» **REQUIRED TASKS**
[1] In the Griggs County recollection, how many sacks of grain went into each wagon on the haul to Cooperstown?
[2] Reproduce the Griggs County recollection from "In the early" up to and including "some Swedish dialect.", putting "gatherings" wherever "dances" appears.

» **PASSAGE**
Glen Dyson

 

Early Days in Griggs County

As related by Glen Dyson, Cooperstown

In 1883 the train came to Cooperstown. The settlers then started to haul their grain to Cooperstown. Two teams were used; the grain was put into sacks, 25 sacks in each wagon. When they reached the river bluffs, one team was unhitched and hitched to the other wagon to pull over the hill as the load was so heavy. When they reached Cooperstown, there were 35 to 40 teams waiting to be unloaded.

A Mr. Kindred, who lived in Minnesota, owned quite a lot of land around the locality. In 1883 anyone could buy Northern Pacific Railroad bonds for twenty five-cents on the dollar, trade these bonds for land and get par value for the bonds. In this way land could be bought for $1.25 an acre. Mr. Kindred had come in before the surveyors and had picked out some of the best land for speculation. Later he sold Section 1, Sverdrup Township to Mr. Piatt and Section 3 to Mr. Newell.

In the early days in Riverside, we attended many dances in the homes. We went with the intention of staying all night. Each family would bring a lunch and have breakfast before starting for home.

Some of Glen Dyson's Scotch neighbors were Andrew Park, Andrew Morgan, Angus Stewart, Lux Stone, George Slengsby, Charley Palfrey, three or four Saunders, and Atchisons. A Swede living north of his place was a Mr. Anderson. Mrs. Anderson was a great hand to read the Swedish dialect. The neighbors would often have her entertain them by reading off some Swedish dialect.

All the settlers went to the Sheyenne River to get their wood. Quite a few of them cut off of the government land. Mr. Kindred had a timer watchman so no one could steal the wood. The settlers got together on this and when the watchman went up the river, the men would get busy and haul the wood away. One man stood on guard to signal if the watchman appeared. When the settlers were asked where they got their wood they would say "On Section 44 or on Section 45", meaning they picked it up along the Sheyenne River.

The winter of 1893 the snow was so deep a tunnel was made across the street at Cooperstown. Levite Norgard's place on Section 22, Washburn Township, became snowed in that winter. In order to get outside, Mr. Norgard had to crawl through the upstairs window.

July 4, 1883 was celebrated near Peddler's Crossing.

December 9, 1954

Dear Mrs. Porterville,

Florence sent me your letter with your questions and I mislaid it and have been unable to find it but will try and answer as far as I remember. I have voted at about all the elections since 1883 and recall quite a few things that happened during that time. My first experience on the election board was when we voted for the county seat of Steel County. There were three places printed on the ballot and you made an "X" after the place you preferred. Hope had been appointed county seat until an election could be held.

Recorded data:
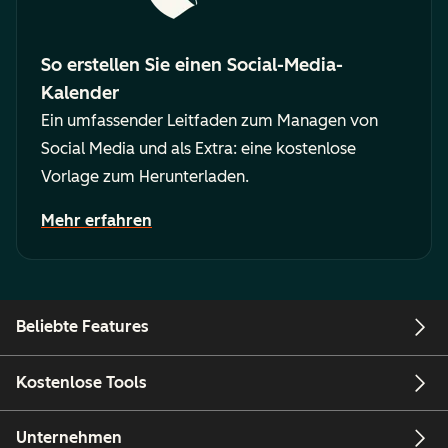
So erstellen Sie einen Social-Media-
Kalender
Ein umfassender Leitfaden zum Managen von
Social Media und als Extra: eine kostenlose
Vorlage zum Herunterladen.
Mehr erfahren
Beliebte Features
Kostenlose Tools
Unternehmen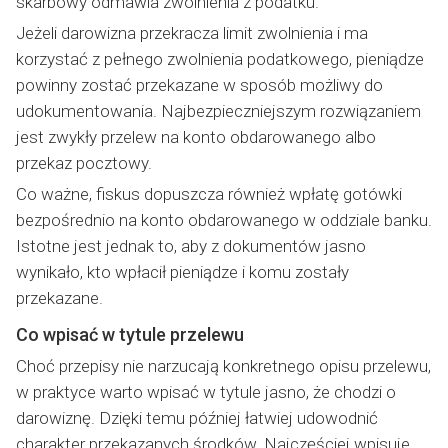
skarbowy odmawia zwolnienia z podatku.
Jeżeli darowizna przekracza limit zwolnienia i ma
korzystać z pełnego zwolnienia podatkowego, pieniądze
powinny zostać przekazane w sposób możliwy do
udokumentowania. Najbezpieczniejszym rozwiązaniem
jest zwykły przelew na konto obdarowanego albo
przekaz pocztowy.
Co ważne, fiskus dopuszcza również wpłatę gotówki
bezpośrednio na konto obdarowanego w oddziale banku.
Istotne jest jednak to, aby z dokumentów jasno
wynikało, kto wpłacił pieniądze i komu zostały
przekazane.
Co wpisać w tytule przelewu
Choć przepisy nie narzucają konkretnego opisu przelewu,
w praktyce warto wpisać w tytule jasno, że chodzi o
darowiznę. Dzięki temu później łatwiej udowodnić
charakter przekazanych środków. Najczęściej wpisuje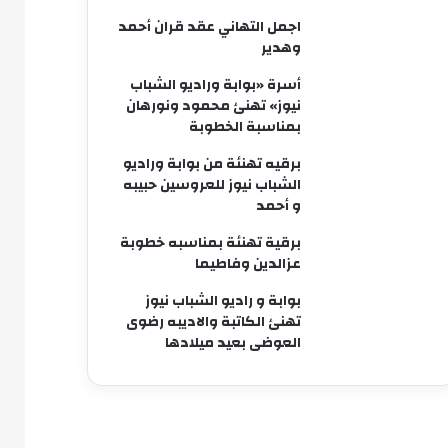
اجمل التهاني عقد قران أحمد
وهدير
أسرة «بوابة وراديو الشباب
نيوز» تهنئ محمود ونورهان
بمناسبة الخطوبة
برقيه تهنئة من بوابة وراديو
الشباب نيوز للعروسين حبيبه
و أحمد
برقية تهنئة بمناسبه خطوبة
عزالدين وفاطيما
بوابة و راديو الشباب نيوز
تهنئ الكاتبة والاديبه رضوى
العوضى بعيد ميلادها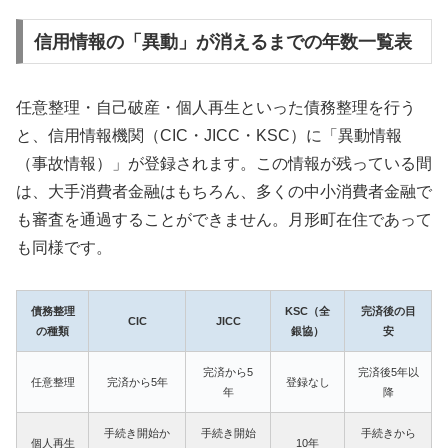
信用情報の「異動」が消えるまでの年数一覧表
任意整理・自己破産・個人再生といった債務整理を行う
と、信用情報機関（CIC・JICC・KSC）に「異動情報
（事故情報）」が登録されます。この情報が残っている間
は、大手消費者金融はもちろん、多くの中小消費者金融で
も審査を通過することができません。月形町在住であって
も同様です。
債務整理
KSC（全
完済後の目
CIC
JICC
の種類
銀協）
安
完済から5
完済後5年以
任意整理
完済から5年
登録なし
年
降
手続き開始か
手続き開始
手続きから
個人再生
10年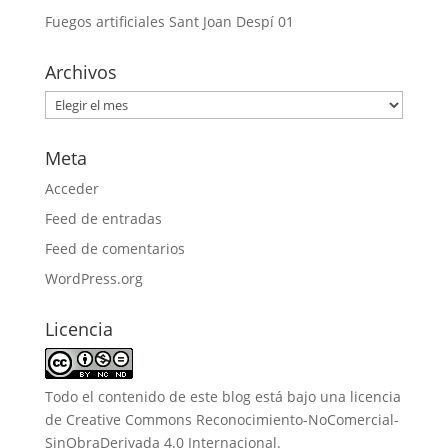
Fuegos artificiales Sant Joan Despí 01
Archivos
Archivos
Meta
Acceder
Feed de entradas
Feed de comentarios
WordPress.org
Licencia
Todo el contenido de este blog está bajo una
licencia
de Creative Commons Reconocimiento-NoComercial-
SinObraDerivada 4.0 Internacional
.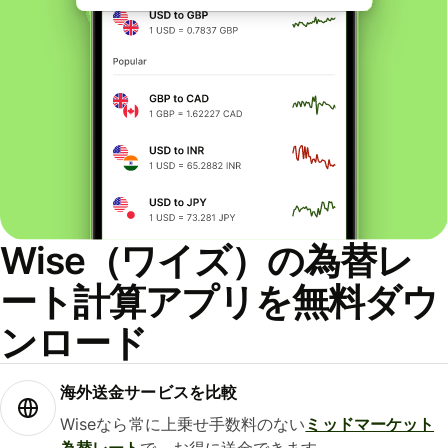
Wise（ワイズ）の為替レ
ート計算アプリを無料ダウ
ンロード
海外送金サービスを比較
Wiseなら常に上乗せ手数料のない
ミッドマーケット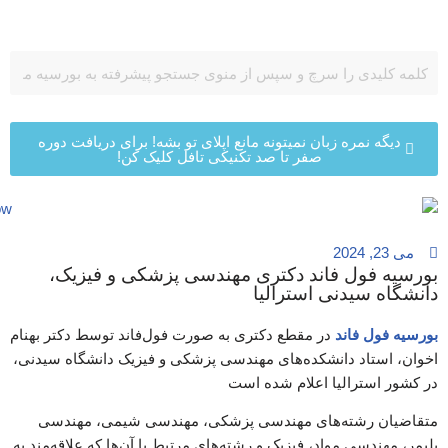
پرش
به
محتوا
دیگه نمره زبان نمیتونه مانع اپلای تو بشه! برای دریافت دوره
صفر تا صد تکنیکی تافل کلیک کن!
می 23, 2024
بورسیه فول فاند دکتری مهندسی پزشکی و فیزیک،
دانشگاه سیدنی استرالیا
بورسیه فول فاند
در مقطع دکتری به صورت فول‌فاند توسط دکتر بهنام
اخوان، استاد دانشکده‌های مهندسی پزشکی و فیزیک دانشگاه سیدنی،
در کشور استرالیا اعلام شده است
متقاضیان رشته‌های مهندسی پزشکی، مهندسی شیمی، مهندسی
پلیمر، مهندسی مواد، فیزیک و رشته‌های مرتبط با آن‌ها که علاقه‌مند به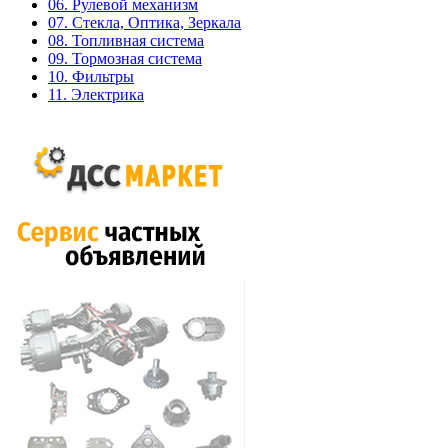
06. Рулевой механизм
07. Стекла, Оптика, Зеркала
08. Топливная система
09. Тормозная система
10. Фильтры
11. Электрика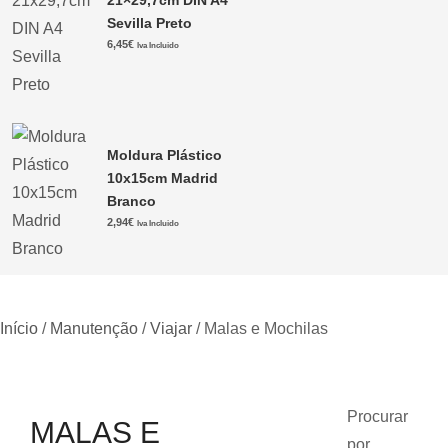
21×29,7cm DIN A4
Sevilla Preto
6,45
€
Iva Incluido
Moldura Plástico
10x15cm Madrid
Branco
2,94
€
Iva Incluido
Início
/
Manutenção
/
Viajar
/ Malas e Mochilas
Procurar
MALAS E
por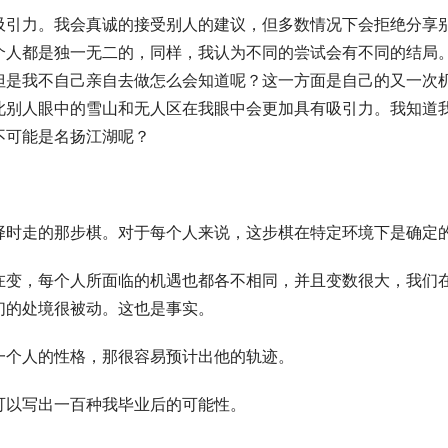
吸引力。我会真诚的接受别人的建议，但多数情况下会拒绝分享
个人都是独一无二的，同样，我认为不同的尝试会有不同的结局
但是我不自己亲自去做怎么会知道呢？这一方面是自己的又一次
此别人眼中的雪山和无人区在我眼中会更加具有吸引力。我知道
可能是名扬江湖呢？ 
在变，每个人所面临的机遇也都各不相同，并且变数很大，我们
的处境很被动。这也是事实。 
一个人的性格，那很容易预计出他的轨迹。 
以写出一百种我毕业后的可能性。 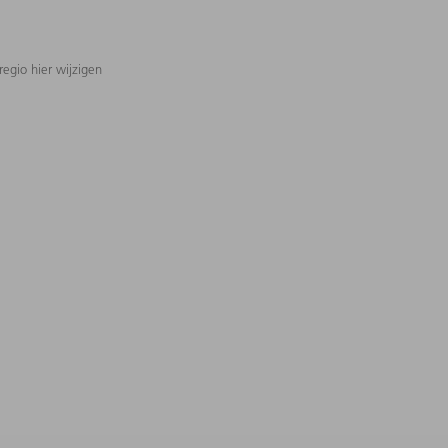
regio hier wijzigen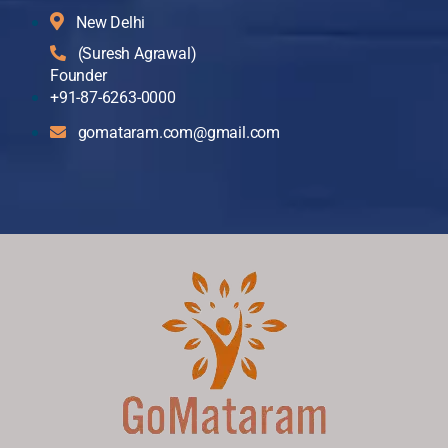
New Delhi
(Suresh Agrawal)
Founder
+91-87-6263-0000
gomataram.com@gmail.com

» **SOLUTIONS TO THE PROBLEMS**
[1] 25 sacks.

[2]
In the early days in Riverside, we attended many gatherings in the homes. We went with the intention of staying all night. Each family would bring a lunch and have breakfast before starting for home.

Some of Glen Dyson's Scotch neighbors were Andrew Park, Andrew Morgan, Angus Stewart, Lux Stone, George Slengsby, Charley Palfrey, three or four Saunders, and Atchisons. A Swede living north of his place was a Mr. Anderson. Mrs. Anderson was a great hand to read the Swedish dialect. The neighbors would often have her entertain them by reading off some Swedish dialect.